Russell, age 56, has spent every weekend at the local Regal Cinemas for the better part of 20 years. A self-proclaimed cinephile and craft beer enthusiast, he just can’t seem to stay away from the silver screen. “I love movies,” says Russell. “I don’t have any family, so I have plenty of time to keep up with the box office. Michael Bay is family enough for me.”
Unfortunately, not everyone appreciates a good blockbuster the way Russell does. The local theater often doubles as a hangout for disruptive teens, whom Russell says interrupt his flicks with topics like “memes” and “James Corden.”
“I went to the theater attendant, the manager, corporate, the police — all the way up the chain. But no one seemed to be concerned that my Rewards® were being squandered.” Russell had no choice but to take matters into his own hands.
“I remember the first time like it was yesterday,” he explains. “It happened so fast. I just turned around and put my finger to my mouth like this and went ‘Sh!’”
He recounts how the entire theater fell silent after his brave act. The film came to a stop. The lights flicked on. Then, one by one, the moviegoers began to clap, slowly rising from their seats and turning to him, applauding his heroics. The feeling was like none he had felt before. That night, Russell vowed to sacrifice his weekends for the cause. No movie would be ever interrupted by teens again. “Not at my Regal Cinemas!”
His impact cannot be understated. When asked about Higgins, townsfolk praise his work, with comments ranging from, “Is that the dude who likes to talk about his IBS?” to, “Please step out of line if you’re not going to order, sir.”
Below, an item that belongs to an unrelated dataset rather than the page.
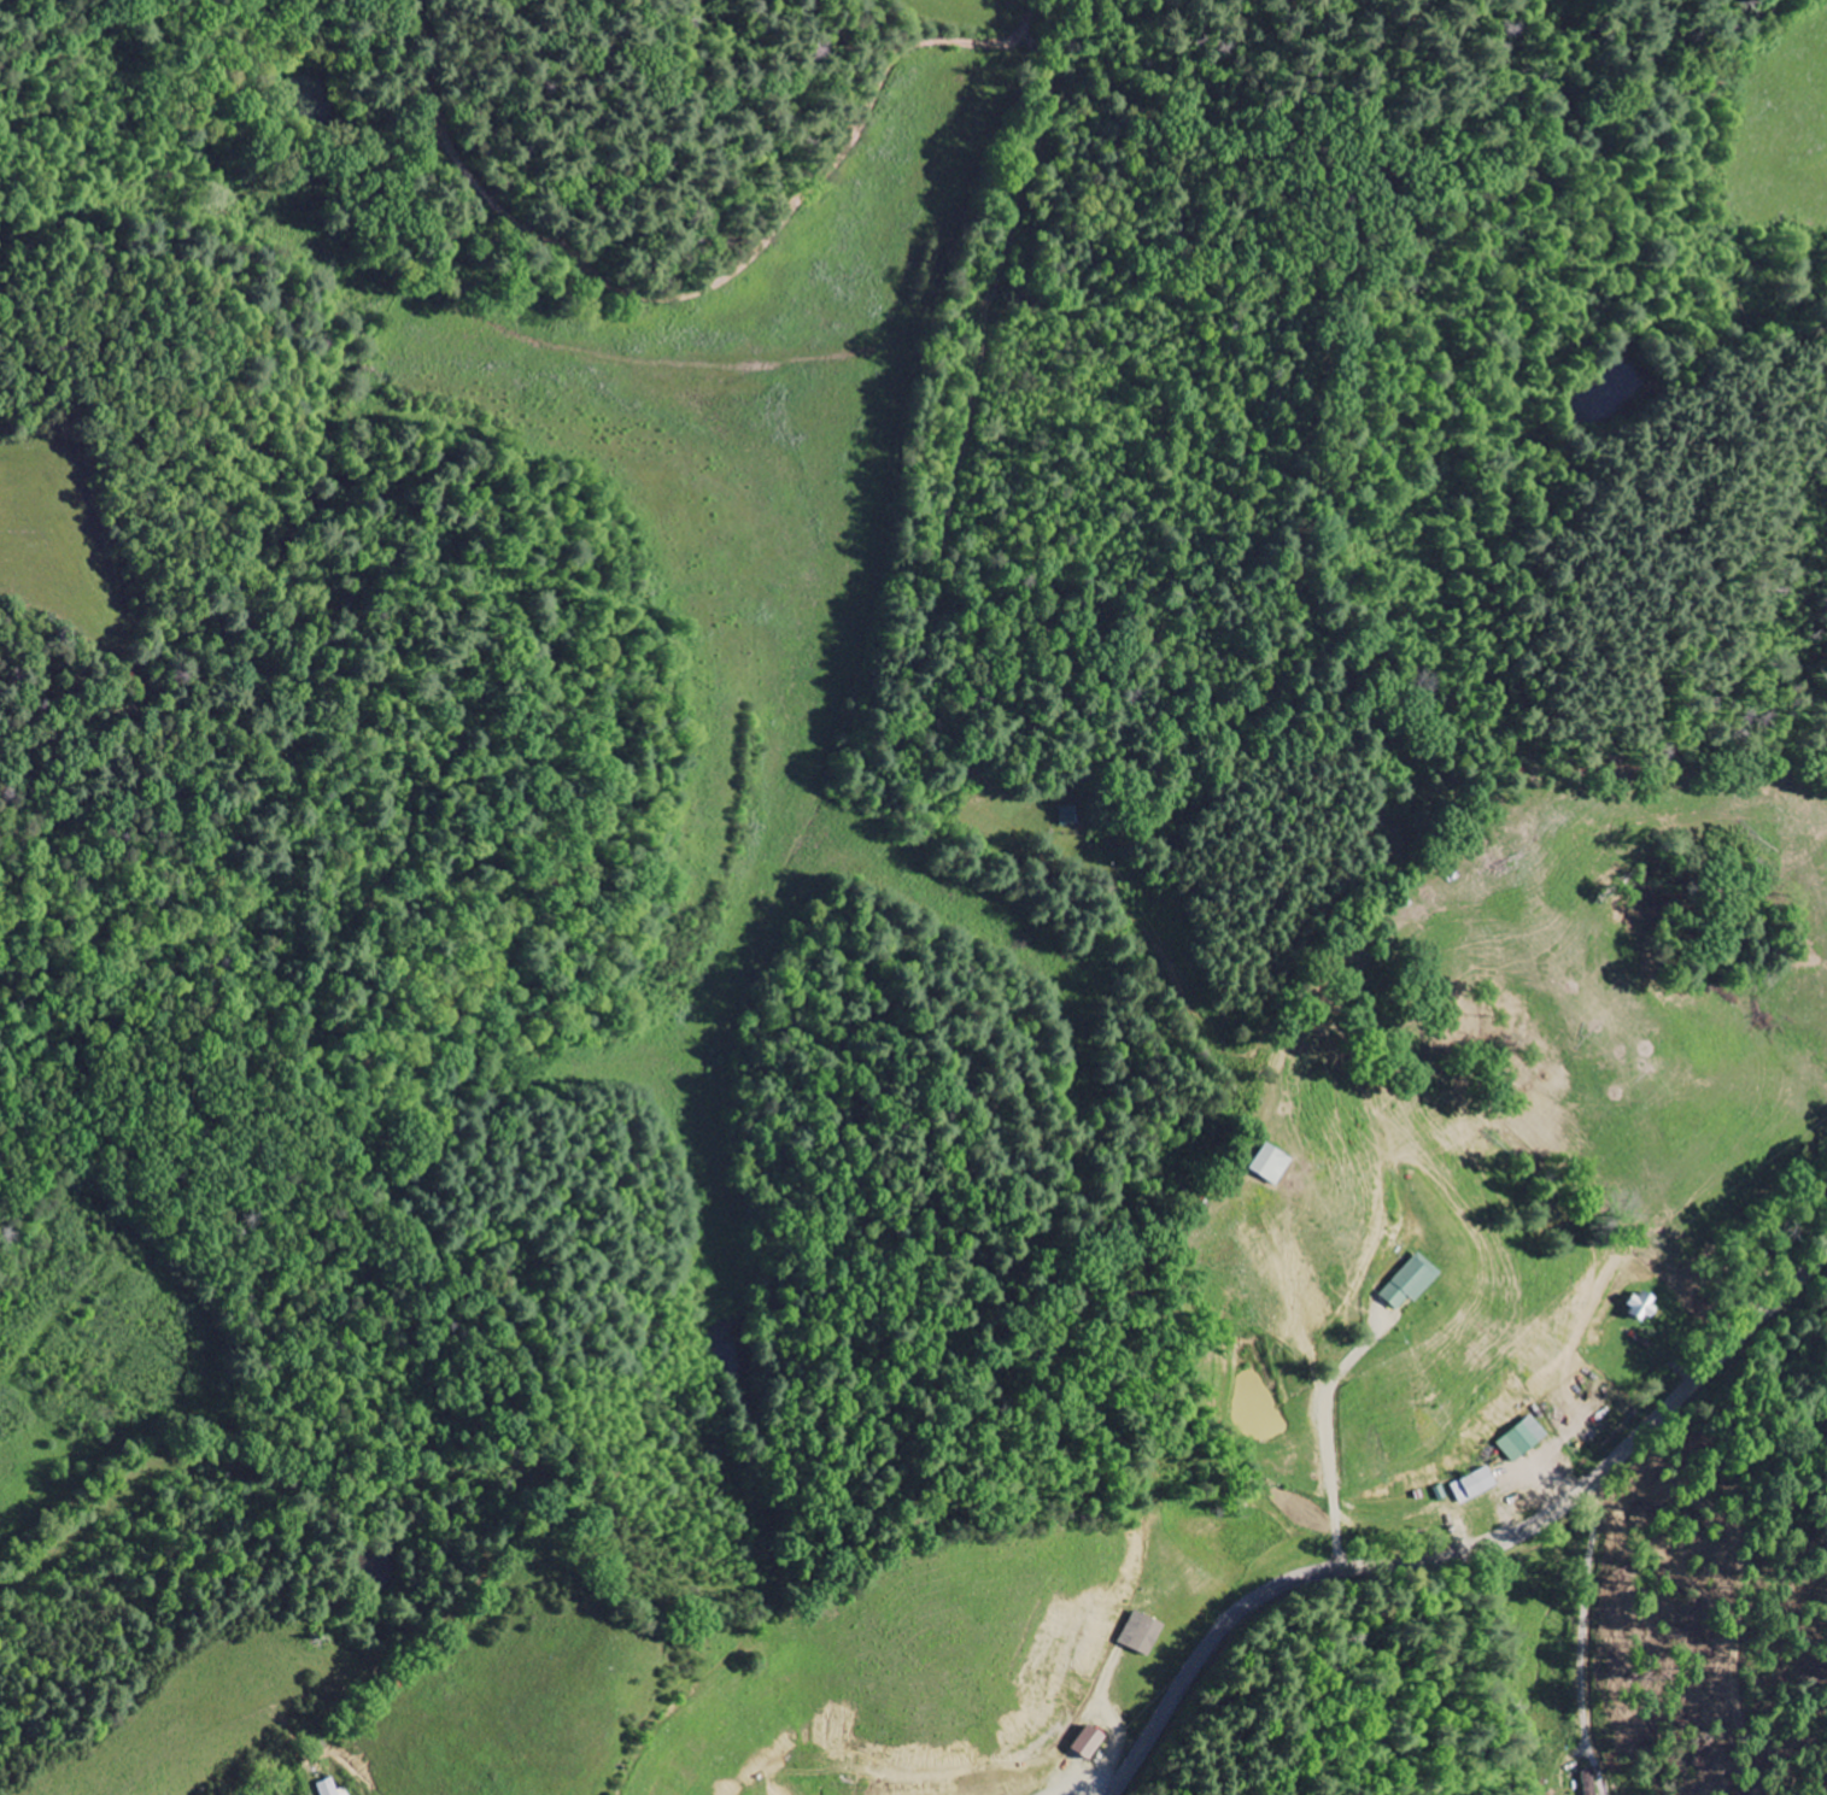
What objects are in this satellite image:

Do the offenders ever retaliate? Russell laughs. “Sometimes they give me looks, but that’s just because they respect me. Sometimes they even thank me by bringing me toilet paper, you know, for my IBS. I just wish they’d stop throwing it on my house.”
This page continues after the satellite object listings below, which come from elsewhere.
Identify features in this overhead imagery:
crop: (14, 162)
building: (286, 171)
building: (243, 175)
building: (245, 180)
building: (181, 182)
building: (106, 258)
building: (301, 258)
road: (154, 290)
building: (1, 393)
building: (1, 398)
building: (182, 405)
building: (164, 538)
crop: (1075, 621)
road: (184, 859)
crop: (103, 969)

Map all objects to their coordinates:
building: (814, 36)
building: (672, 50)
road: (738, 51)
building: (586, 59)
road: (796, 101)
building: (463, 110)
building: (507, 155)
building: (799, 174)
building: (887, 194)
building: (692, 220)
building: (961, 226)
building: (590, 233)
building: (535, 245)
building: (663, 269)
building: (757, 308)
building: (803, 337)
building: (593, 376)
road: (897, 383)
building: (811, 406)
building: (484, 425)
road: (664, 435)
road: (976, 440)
It isn’t always easy. He recalls one weekend when he had pneumonia, and his doctor advised he take the weekend off. So he powered through. “When I thought about all of the people who rely on me, I couldn’t bring myself to shirk my duties. Also, it was opening weekend for Emoji Movie.”
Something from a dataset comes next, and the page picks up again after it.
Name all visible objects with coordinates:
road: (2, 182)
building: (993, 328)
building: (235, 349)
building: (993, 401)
Despite the challenges, Russell takes pride in his efforts, and his community takes pride in him. A plaque sits outside of the Denver Regal Cinemas as a testament to Russell Higgins. “I have to put a new one up every month,” Russell said. “They keep taking it down to have it cleaned or something, but they always forget to put it back.”
Now that he has Movie Pass, he’s stepped up his efforts ten-fold. “I don’t care if I get a little spit on them from time to time. I don’t care if I miss the movie doing it. I will shush every mildly-distracting movie loiterer who has the misfortune of sharing a theater with me,” he says. “And if that doesn’t work, you can bet your ass I’ll turn right back to the screen and cross my arms in protest until my discontent is perfectly clear.”
There’s no telling if Russell Higgins’ work will ever be done. But one thing is for sure: his story will live on as an inspiration to moviegoers for years to come.